Envy is the sin that Pacheco con­siders to be the most destructive, along with Pride, and portrays a woman in evening dress and long gloves apparently happily perform­ing, unaware that she is sitting on a fire of silver birch and watched by several envious hags in black shifts holding bows of silver birch and besoms.

To balance all this, a beautiful rondo of the lamb set in gold and representing purity and innocence is placed protectively in a niche in the chapel.

Pacheco was already a very suc­cessful artist with prints and etch­ings and teaching high-level art in her native Brazil when she came over in 1973 on a British Council scholarship to study at the Slade. She was still searching for her own artistic way of reflecting the human condition, besides finding a more appreciative audience. She had put her Roman Catholic childhood behind her, but suddenly realised how much influence the painted figures and tableaux of Bible scenes in churches and carried in Holy Week in ceremony round the crowded streets had on her.

From then on, her favoured method of sculpture became carving in lime wood, making her figures slightly larger than life, painted and realistic, with eyes of onyx and real dentures; and her purpose has been to mirror profound truths about humanity.

The dramatic tableau Shadows of the Wanderer is installed in the south transept, the absolutely right position for it, giving lofty architectural enhancement and space without dwarfing it. First shown at the Aldeburgh Festival in 2008, it has been displayed regularly as an artwork representing the refugee crisis. It portrays Aeneas carrying his father Anchises away from burning Troy to find refuge elsewhere, and ultimately found Rome (Arts, 7 October 2016).

When lecturing in art at the Norwich School of Art in the 1980s, Pacheco met, and admired, Francis Cheetham, Head of Norwich Mu­seums and an expert on medieval alabaster. In medieval times, it was a very popular medium for depicting biblical characters and saints in churches, and was always polished, brightly painted, and gilded.

Painting and sculpting lurid scenes with horrific beasts was also very popular, incurring the disap­proval of St Bernard of Clairvaux in the 12th century; he wrote: “To what purpose are here placed these creatures, half beast, half man?”

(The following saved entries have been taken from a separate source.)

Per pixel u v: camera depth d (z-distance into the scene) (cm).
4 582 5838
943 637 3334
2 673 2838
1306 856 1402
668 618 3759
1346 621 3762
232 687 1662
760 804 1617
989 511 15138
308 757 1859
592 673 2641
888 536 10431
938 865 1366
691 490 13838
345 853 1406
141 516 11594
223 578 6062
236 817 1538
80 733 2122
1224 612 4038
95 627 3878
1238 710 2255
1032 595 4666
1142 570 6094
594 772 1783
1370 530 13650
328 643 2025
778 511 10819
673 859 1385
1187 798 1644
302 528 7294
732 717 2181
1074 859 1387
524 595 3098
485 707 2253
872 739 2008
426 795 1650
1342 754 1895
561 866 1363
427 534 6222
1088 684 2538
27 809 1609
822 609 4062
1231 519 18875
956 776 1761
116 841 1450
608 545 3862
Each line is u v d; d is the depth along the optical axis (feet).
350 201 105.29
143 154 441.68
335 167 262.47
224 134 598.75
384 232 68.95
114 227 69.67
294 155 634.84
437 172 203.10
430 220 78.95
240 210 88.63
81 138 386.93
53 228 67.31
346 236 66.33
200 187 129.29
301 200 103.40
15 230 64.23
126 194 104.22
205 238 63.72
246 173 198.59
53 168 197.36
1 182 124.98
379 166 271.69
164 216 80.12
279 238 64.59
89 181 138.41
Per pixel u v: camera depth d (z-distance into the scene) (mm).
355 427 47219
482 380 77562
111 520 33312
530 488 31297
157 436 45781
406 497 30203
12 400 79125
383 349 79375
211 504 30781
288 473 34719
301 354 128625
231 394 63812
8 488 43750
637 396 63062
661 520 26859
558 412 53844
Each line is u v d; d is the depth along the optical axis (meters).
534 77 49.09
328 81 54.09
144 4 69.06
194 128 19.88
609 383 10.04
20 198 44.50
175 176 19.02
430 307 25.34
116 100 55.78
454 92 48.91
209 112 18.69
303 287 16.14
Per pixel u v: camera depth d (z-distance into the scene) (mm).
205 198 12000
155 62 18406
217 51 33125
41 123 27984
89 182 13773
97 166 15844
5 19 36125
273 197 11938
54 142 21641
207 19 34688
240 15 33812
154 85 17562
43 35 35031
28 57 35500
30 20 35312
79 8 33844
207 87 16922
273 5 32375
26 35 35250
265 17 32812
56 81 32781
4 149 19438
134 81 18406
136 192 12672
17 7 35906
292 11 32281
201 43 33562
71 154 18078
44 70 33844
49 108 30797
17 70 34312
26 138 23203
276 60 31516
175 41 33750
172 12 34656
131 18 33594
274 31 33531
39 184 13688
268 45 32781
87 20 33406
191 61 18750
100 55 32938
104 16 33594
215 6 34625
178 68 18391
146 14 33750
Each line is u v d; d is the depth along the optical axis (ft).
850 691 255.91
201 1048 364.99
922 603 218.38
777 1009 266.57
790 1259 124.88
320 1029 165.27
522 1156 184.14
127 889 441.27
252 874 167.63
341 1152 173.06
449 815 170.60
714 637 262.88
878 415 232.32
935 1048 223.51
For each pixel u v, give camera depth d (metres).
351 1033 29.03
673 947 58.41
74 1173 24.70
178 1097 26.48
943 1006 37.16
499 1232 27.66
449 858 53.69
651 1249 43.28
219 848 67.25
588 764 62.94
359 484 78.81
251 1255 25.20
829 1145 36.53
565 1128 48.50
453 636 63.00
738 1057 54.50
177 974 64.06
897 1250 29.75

Cheetham’s enthusiasm for alabaster inspired Pacheco to try her hand at working a new material, and she carved eight small reliefs, 30 x 25cm, in white Spanish alabaster, The Enchanted Garden. She raided the medieval bestiaries for symbolic creatures, researched Christian symbols, mythology, and folk lore around the world, finding in some cases that one image often could have several religious sources.

So the siren mermaid who lures sailors with her song can also be the symbol of the human-spiritual nature of Christ. The gentle hind with golden horns and a deep wound in her side represents sacrifice; and the dragon eating his tail represents rebirth and continu­ity of life.

Unlike Heironymus’s Garden of Earthly Delights, Pacheco is deter­mined to make these inhabitants of her garden happy; and so the guard­ians of hell, who always appear black and horrific to sinners and white to those who have atoned, have animal heads, were the object of Pacheco pity for being always portrayed as evil, and so she gave each one an individually designed white evening gown and beautiful little hands.

As well as several more studies for later work, there are three studies of John the Baptist not to be missed. Sculpted in the 1990s, one is a large polychromed wooden carv­ing of a wild-eyed John, to be found in the cloister.

Another (not unlike the Titian painting) is of his freshly severed head with dark hair and beard, half-closed eyes and sagging mouth, lying horizontally on a platter. Another is of Portland stone, weighing 125kg, of a fine face like a death mask, with a band of silver leaf over his crown. It has been heaved up with consid­erable difficulty into the triforium above the Prisoners of Conscience window, reminding us of John’s fight to speak out for the truth.

 

“Dispersing the Night”, an exhibition of sculptures by Ana Maria Pacheco, is at Salisbury Cathedral until 23 July.